IPA calls for immediate release of arrested Bangladeshi publisher

IPA calls for immediate release of arrested Bangladeshi publisher

The International Publishers Association has called for the immediate release and protection of a 73-year-old publisher arrested in Dhaka, Bangladesh on Monday (15th February) on the grounds that he had launched a book deemed offensive to Islam.

Shamsuzzoha Manik and two people associated with him were arrested just hours after his book stall at the month-long Bangladesh International Book Fair was closed by the organisers following threats of violence by Islamists.

On 1st February, IPA President Richard Charkin gave an opening address at the book fair in front of Prime Minister Sheikh Hasina and other senior ministers.

Charkin said of the arrests: “This is another big step in the wrong direction for freedom of expression in Bangladesh. Two weeks ago I spoke about the vital importance of allowing publishing to prosper freely. I call on Prime Minister Hasina now to put this right and ensure Shamsuzzoha Manik is freed immediately and given the protection he needs. Bangladesh needs to take sincere, serious steps to stop this slide into a situation where extremists call the shots and the state does their bidding.”

Last year the IPA and its Bangladeshi member, the Academic and Creative Publishers Association of Bangladesh (ACPAB), called on the government to do more to protect publishers following a string of violent attacks that left four bloggers and a publisher dead and several more badly wounded.

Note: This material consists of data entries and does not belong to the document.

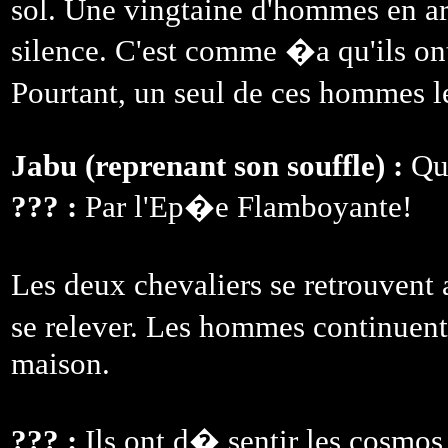
sol. Une vingtaine d'hommes en arm
silence. C'est comme �a qu'ils ont
Pourtant, un seul de ces hommes l
Jabu (reprenant son souffle) :
Qui
??? :
Par l'Ep�e Flamboyante!
Les deux chevaliers se retrouvent 
se relever. Les hommes continuen
maison.
??? :
Ils ont d� sentir les cosmos 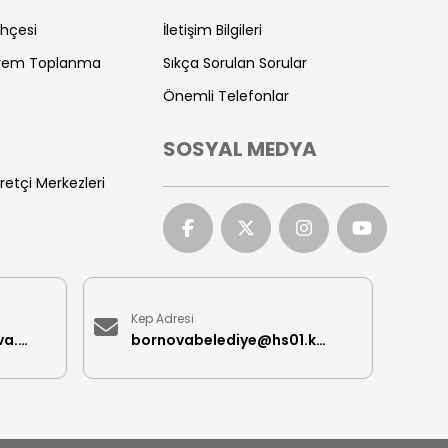
ihçesi
İletişim Bilgileri
prem Toplanma
Sıkça Sorulan Sorular
Önemli Telefonlar
SOSYAL MEDYA
retçi Merkezleri
Kep Adresi
iletisimmerkezi@bornova.bel.tr
bornovabelediye@hs01.kep.tr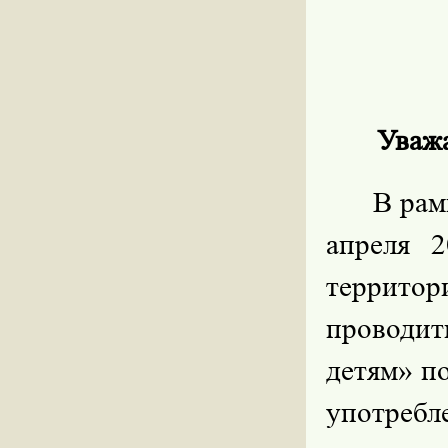
Уваж
В рам
апреля 
террито
проводи
детям» п
употребл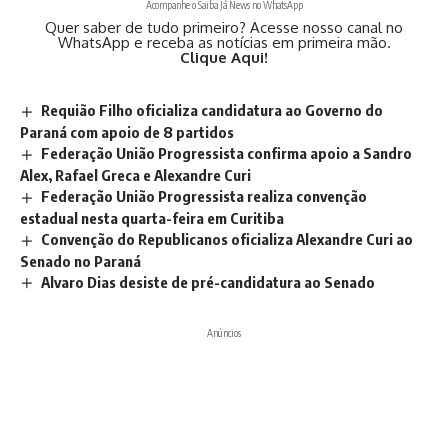
Acompanhe o Saiba Já News no WhatsApp
Quer saber de tudo primeiro? Acesse nosso canal no
WhatsApp e receba as notícias em primeira mão.
Clique Aqui!
Requião Filho oficializa candidatura ao Governo do
Paraná com apoio de 8 partidos
Federação União Progressista confirma apoio a Sandro
Alex, Rafael Greca e Alexandre Curi
Federação União Progressista realiza convenção
estadual nesta quarta-feira em Curitiba
Convenção do Republicanos oficializa Alexandre Curi ao
Senado no Paraná
Alvaro Dias desiste de pré-candidatura ao Senado
Anúncios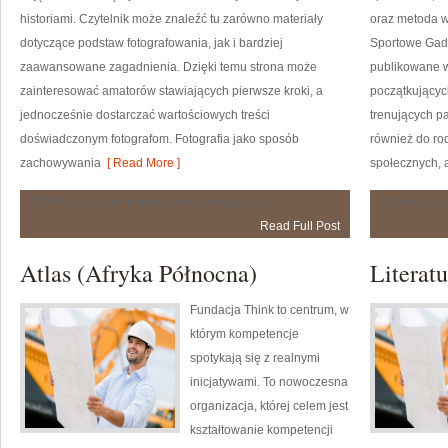
historiami. Czytelnik może znaleźć tu zarówno materiały
oraz metoda w
dotyczące podstaw fotografowania, jak i bardziej
Sportowe Gadże
zaawansowane zagadnienia. Dzięki temu strona może
publikowane 
zainteresować amatorów stawiających pierwsze kroki, a
początkujących
jednocześnie dostarczać wartościowych treści
trenujących pa
doświadczonym fotografom. Fotografia jako sposób
również do ro
zachowywania
[ Read More ]
społecznych, a
Postprodukcja
Możliwość komentowania
została wyłączona
Możliwość 
i
Read Full Post
Edycja
Zdjęć
Atlas (Afryka Północna)
Literatu
Fundacja Think to centrum, w
którym kompetencje
spotykają się z realnymi
inicjatywami. To nowoczesna
organizacja, której celem jest
kształtowanie kompetencji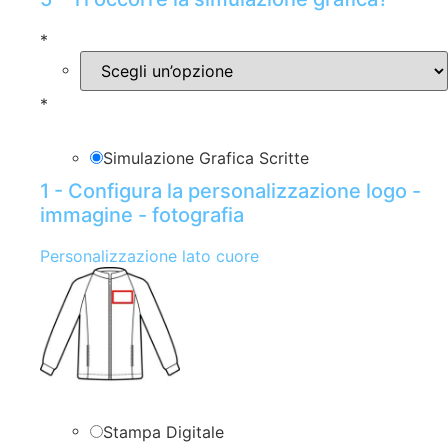
*
*
Simulazione Grafica Scritte
1 - Configura la personalizzazione logo -
immagine - fotografia
Personalizzazione lato cuore
Stampa Digitale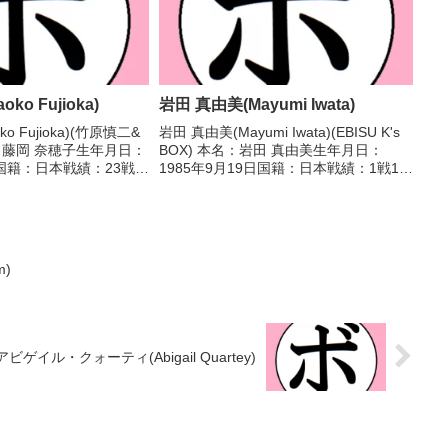
ko Fujioka)
岩田 真由美(Mayumi Iwata)
o Fujioka)(竹原慎二&
岩田 真由美(Mayumi Iwata)(EBISU K's
：藤岡 奈穂子生年月日：
BOX) 本名：岩田 真由美生年月日：
日国籍：日本戦績：23戦
1985年9月19日国籍：日本戦績：1戦1勝
敗1分 【獲得タイトル】
(1KO) 【獲得タイトル】なし 【戦歴】
本選手権バンタム級優勝
2021/10/15 ○2RTKO 大空 ヒカル(山
年...
木...
m)
アビゲイル・クォーティ(Abigail Quartey)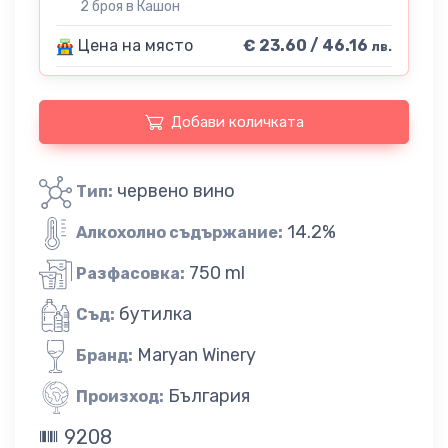
2 броя в Кашон
Цена на място
€ 23.60 / 46.16
лв.
Добави количката
червено вино
Тип:
14.2%
Алкохолно съдържание:
750 ml
Разфасовка:
бутилка
Съд:
Maryan Winery
Бранд:
България
Произход:
9208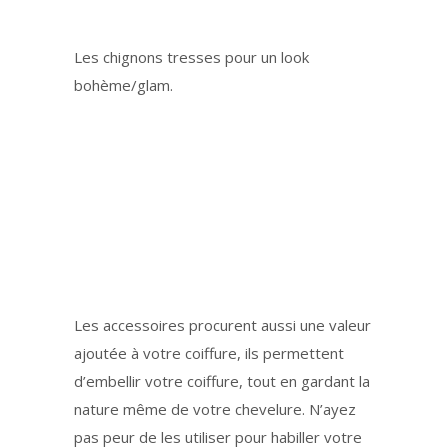
Les chignons tresses pour un look
bohème/glam.
Les accessoires procurent aussi une valeur
ajoutée à votre coiffure, ils permettent
d’embellir votre coiffure, tout en gardant la
nature même de votre chevelure. N’ayez
pas peur de les utiliser pour habiller votre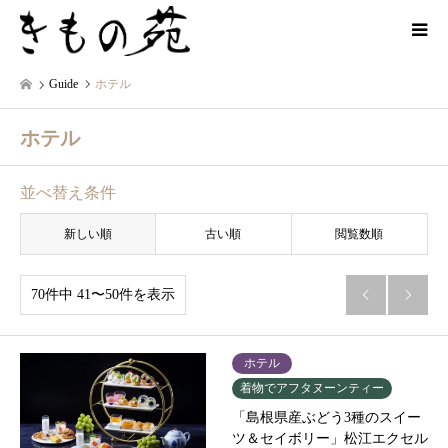
Guide
ホテル
ホテル
並べ替え条件
新しい順
古い順
閲覧数順
70件中 41〜50件を表示


ホテル
着物でアフタヌーンティー
「島根県産ぶどう3種のスイー
ツ＆セイボリー」松江エクセル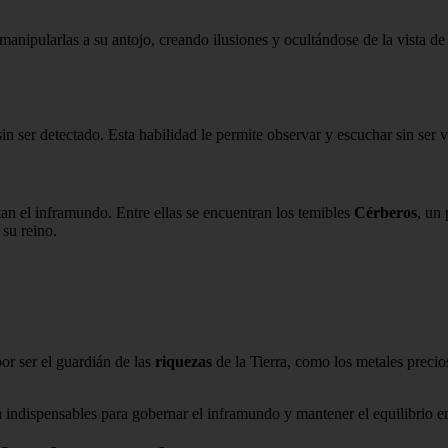
manipularlas a su antojo, creando ilusiones y ocultándose de la vista de 
n ser detectado. Esta habilidad le permite observar y escuchar sin ser vi
an el inframundo. Entre ellas se encuentran los temibles
Cérberos
, un
 su reino.
r ser el guardián de las
riquezas
de la Tierra, como los metales precio
indispensables para gobernar el inframundo y mantener el equilibrio en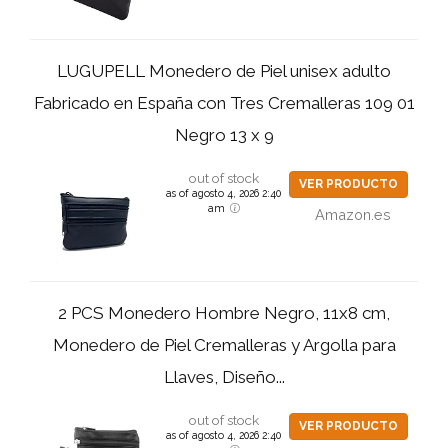
LUGUPELL Monedero de Piel unisex adulto
Fabricado en España con Tres Cremalleras 109 01
Negro 13 x 9
out of stock
VER PRODUCTO
as of agosto 4, 2026 2:40
am
Amazon.es
2 PCS Monedero Hombre Negro, 11x8 cm,
Monedero de Piel Cremalleras y Argolla para
Llaves, Diseño...
out of stock
VER PRODUCTO
as of agosto 4, 2026 2:40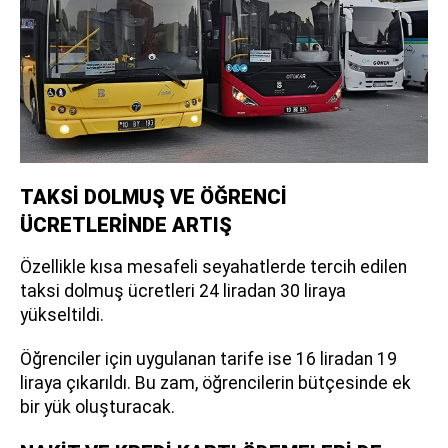
TAKSİ DOLMUŞ VE ÖĞRENCİ
ÜCRETLERİNDE ARTIŞ
Özellikle kısa mesafeli seyahatlerde tercih edilen
taksi dolmuş ücretleri 24 liradan 30 liraya
yükseltildi.
Öğrenciler için uygulanan tarife ise 16 liradan 19
liraya çıkarıldı. Bu zam, öğrencilerin bütçesinde ek
bir yük oluşturacak.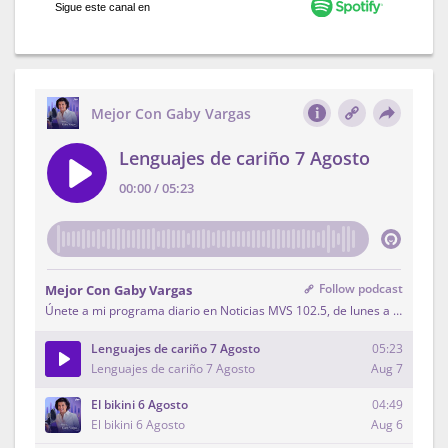
Sigue este canal en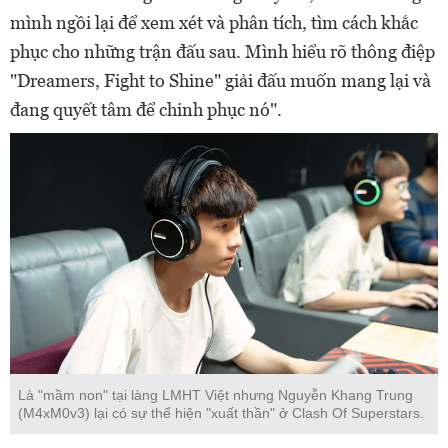
mình ngồi lại để xem xét và phân tích, tìm cách khắc
phục cho những trận đấu sau. Mình hiểu rõ thông điệp
"Dreamers, Fight to Shine" giải đấu muốn mang lại và
đang quyết tâm để chinh phục nó".
Là "mầm non" tại làng LMHT Việt nhưng Nguyễn Khang Trung
(M4xM0v3) lại có sự thể hiện "xuất thần" ở Clash Of Superstars.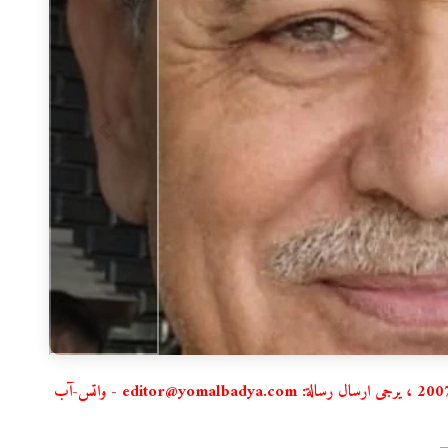
استعمال المضامين بموجب بند 27 أ لقانون الحقوق الأدبية لسنة2007 ، يرجى ارسال رسالة: editor@yomalbadya.com - واتس-آب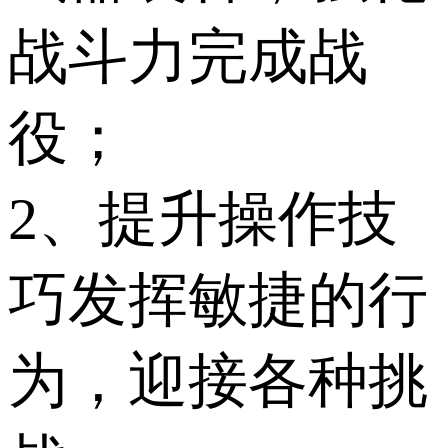
战斗力完成战
役；
2、提升操作技
巧发挥敏捷的行
为，迎接各种挑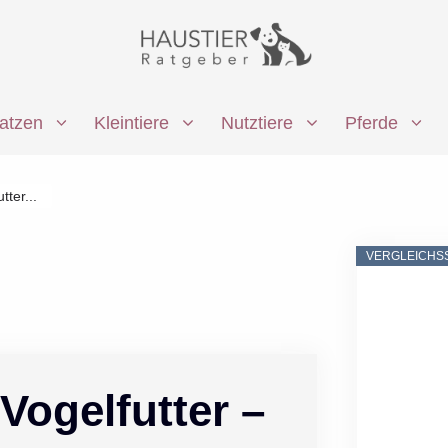
atzen
Kleintiere
Nutztiere
Pferde
tter...
VERGLEICHS
Vogelfutter –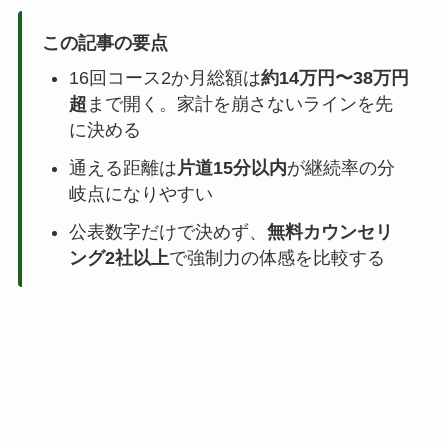
この記事の要点
16回コース2か月総額は
約14万円〜38万円
超
まで開く。家計を崩さないラインを先
に決める
通える距離は
片道15分以内
が継続率の分
岐点になりやすい
公表数字だけで決めず、
無料カウンセリ
ング2社以上
で強制力の体感を比較する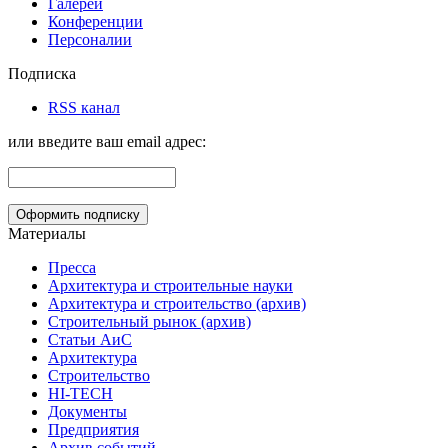
Галереи
Конференции
Персоналии
Подписка
RSS канал
или введите ваш email адрес:
Материалы
Пресса
Архитектура и строительные науки
Архитектура и строительство (архив)
Строительный рынок (архив)
Статьи АиС
Архитектура
Строительство
HI-TECH
Документы
Предприятия
Архив событий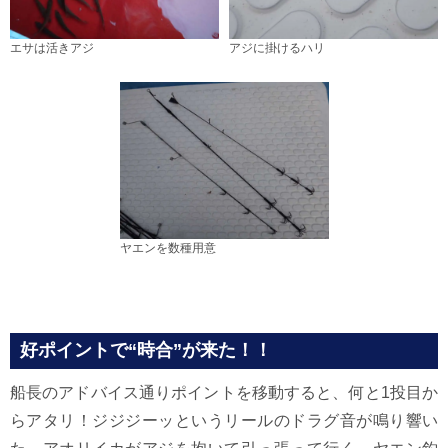
エサは活きアジ
アジに掛けるハリ
ヤエンを数種用意
好ポイントで“時合”が来た！！
船長のアドバイス通りポイントを移動すると、何と1投目か
らアタリ！ジジジーッというリールのドラグ音が鳴り響い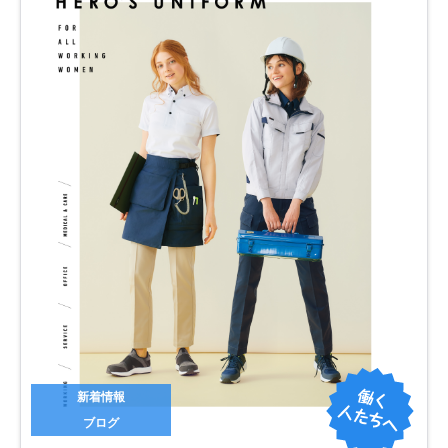
新着情報
ブログ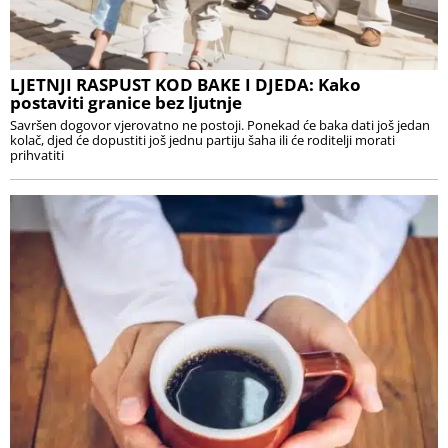
LJETNJI RASPUST KOD BAKE I DJEDA: Kako
postaviti granice bez ljutnje
Savršen dogovor vjerovatno ne postoji. Ponekad će baka dati još jedan
kolač, djed će dopustiti još jednu partiju šaha ili će roditelji morati
prihvatiti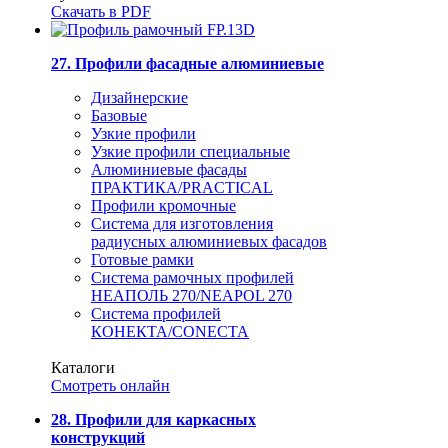
Скачать в PDF
27. Профили фасадные алюминиевые
Дизайнерские
Базовые
Узкие профили
Узкие профили специальные
Алюминиевые фасады
ПРАКТИКА/PRACTICAL
Профили кромочные
Система для изготовления
радиусных алюминиевых фасадов
Готовые рамки
Система рамочных профилей
НЕАПОЛЬ 270/NEAPOL 270
Система профилей
КОНЕКТА/CONECTA
Каталоги
Смотреть онлайн
28. Профили для каркасных
конструкций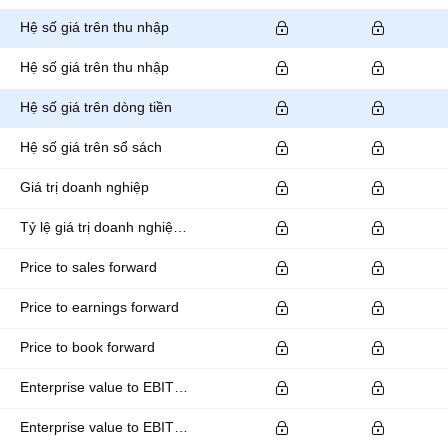
Hệ số giá trên thu nhập
Hệ số giá trên thu nhập
Hệ số giá trên dòng tiền
Hệ số giá trên sổ sách
Giá trị doanh nghiệp
Tỷ lệ giá trị doanh nghiệp trên EBITDA
Price to sales forward
Price to earnings forward
Price to book forward
Enterprise value to EBITDA forward
Enterprise value to EBIT forward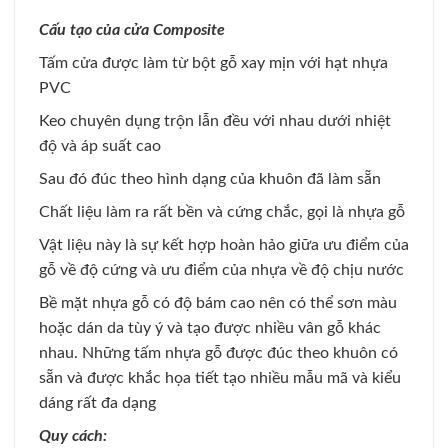
Cấu tạo của cửa Composite
Tấm cửa được làm từ bột gỗ xay mịn với hạt nhựa
PVC
Keo chuyên dụng trộn lẫn đều với nhau dưới nhiệt
độ và áp suất cao
Sau đó đúc theo hình dạng của khuôn đã làm sẵn
Chất liệu làm ra rất bền và cứng chắc, gọi là nhựa gỗ
Vật liệu này là sự kết hợp hoàn hảo giữa ưu điểm của
gỗ về độ cứng và ưu điểm của nhựa về độ chịu nước
Bề mặt nhựa gỗ có độ bám cao nên có thể sơn màu
hoặc dán da tùy ý và tạo được nhiều vân gỗ khác
nhau. Những tấm nhựa gỗ được đúc theo khuôn có
sẵn và được khắc họa tiết tạo nhiều mẫu mã và kiểu
dáng rất đa dạng
Quy cách: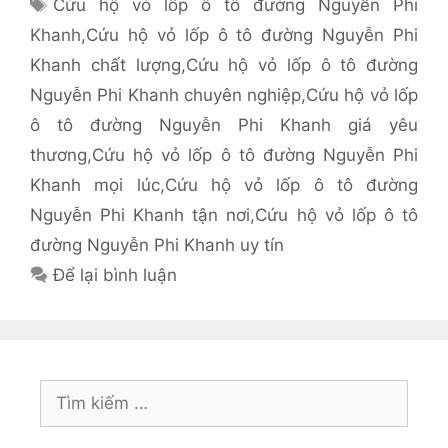
Thẻ
Cứu hộ vỏ lốp ô tô đường Nguyễn Phi
Khanh
,
Cứu hộ vỏ lốp ô tô đường Nguyễn Phi
Khanh chất lượng
,
Cứu hộ vỏ lốp ô tô đường
Nguyễn Phi Khanh chuyên nghiệp
,
Cứu hộ vỏ lốp
ô tô đường Nguyễn Phi Khanh giá yêu
thương
,
Cứu hộ vỏ lốp ô tô đường Nguyễn Phi
Khanh mọi lúc
,
Cứu hộ vỏ lốp ô tô đường
Nguyễn Phi Khanh tận nơi
,
Cứu hộ vỏ lốp ô tô
đường Nguyễn Phi Khanh uy tín
Để lại bình luận
Tìm
kiếm
cho: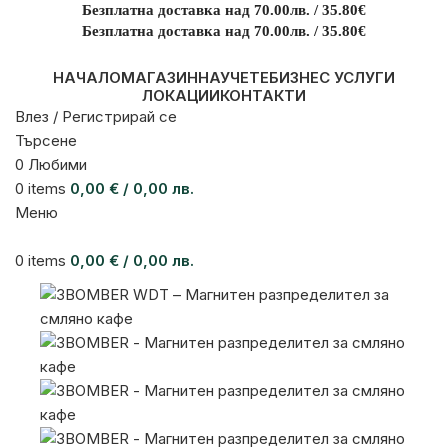
Безплатна доставка над 70.00лв. / 35.80€
Безплатна доставка над 70.00лв. / 35.80€
НАЧАЛО
МАГАЗИН
НАУЧЕТЕ
БИЗНЕС УСЛУГИ
ЛОКАЦИИ
КОНТАКТИ
Влез / Регистрирай се
Търсене
0
Любими
0
items
0,00
€
/ 0,00 лв.
Меню
0
items
0,00
€
/ 0,00 лв.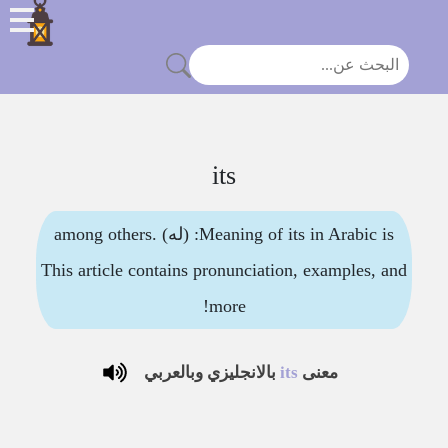
its
Meaning of its in Arabic is: (له) among others.
This article contains pronunciation, examples, and
more!
معنى
its
بالانجليزي وبالعربي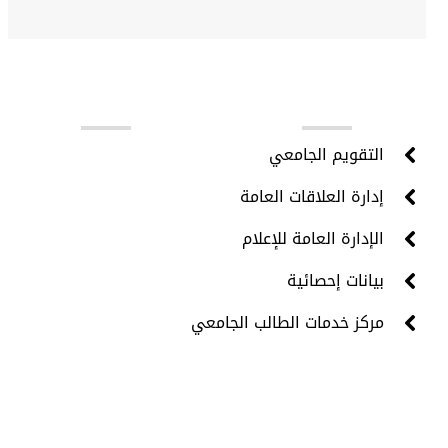
روابط مهمة
التقويم الجامعي
إدارة العلاقات العامة
الإدارة العامة للإعلام
بيانات إحصائية
مركز خدمات الطالب الجامعي
جميع الحقوق محفوظة © 2024 - مركز تقنية المعلومات -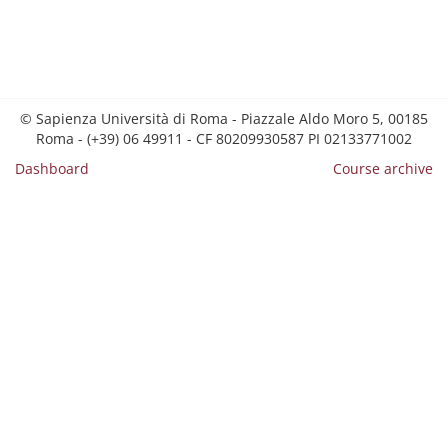
© Sapienza Università di Roma - Piazzale Aldo Moro 5, 00185
Roma - (+39) 06 49911 - CF 80209930587 PI 02133771002
Dashboard
Course archive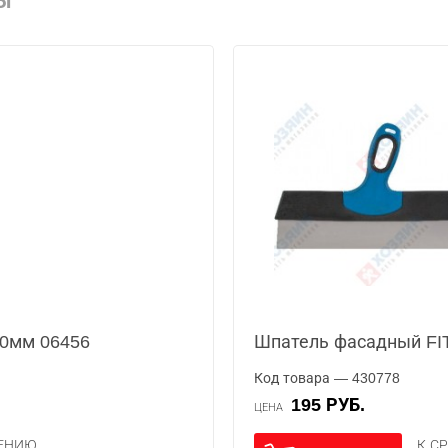
Ы
00мм 06456
Шпатель фасадный FI
Код товара — 430778
195 РУБ.
ЦЕНА
НЕНИЮ
К С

ACPAB executive director Kamrul Hasan Shayok said: “We are very worried by the arrest of publisher Shamsuzzoha Manik. We hope he'll get proper judgement. It is a sobering fact that in Bangladesh there is an enormous lack of awareness regarding freedom to publish. We have to work together with the IPA to build up this awareness and to remove the root of militancy from our society. For the sake of progressive and modern Bangladesh we must safeguard freedom to publish in Bangladesh.”

Among those who survived one of last year’s attacks was Bangladeshi publisher Ahmedur Rashid Chowdhury, who was seriously wounded for publishing books by Bangladeshi-American writer and Avijit Roy, a secular blogger who was among those murdered in early 2015.

Known as 'Tutul', Chowdhury has been in hiding since the October 2015 attack. However, he has agreed to take part in a panel debate on freedom to publish at the IPA Congress, in London, from 9th to 12th April 2016.

He said: “This arrest is deeply upsetting and worrying; I fear that in Bangladesh we are seeing a return to the terrible events of 2015. I sincerely hope that Shamsuzzoha Manik is quickly freed and allowed to resume his important work. When the state becomes the agent of an extremist agenda, then freedom of expression and other fundamental human rights fall victim to tyranny and violence, and the whole of society suffers.”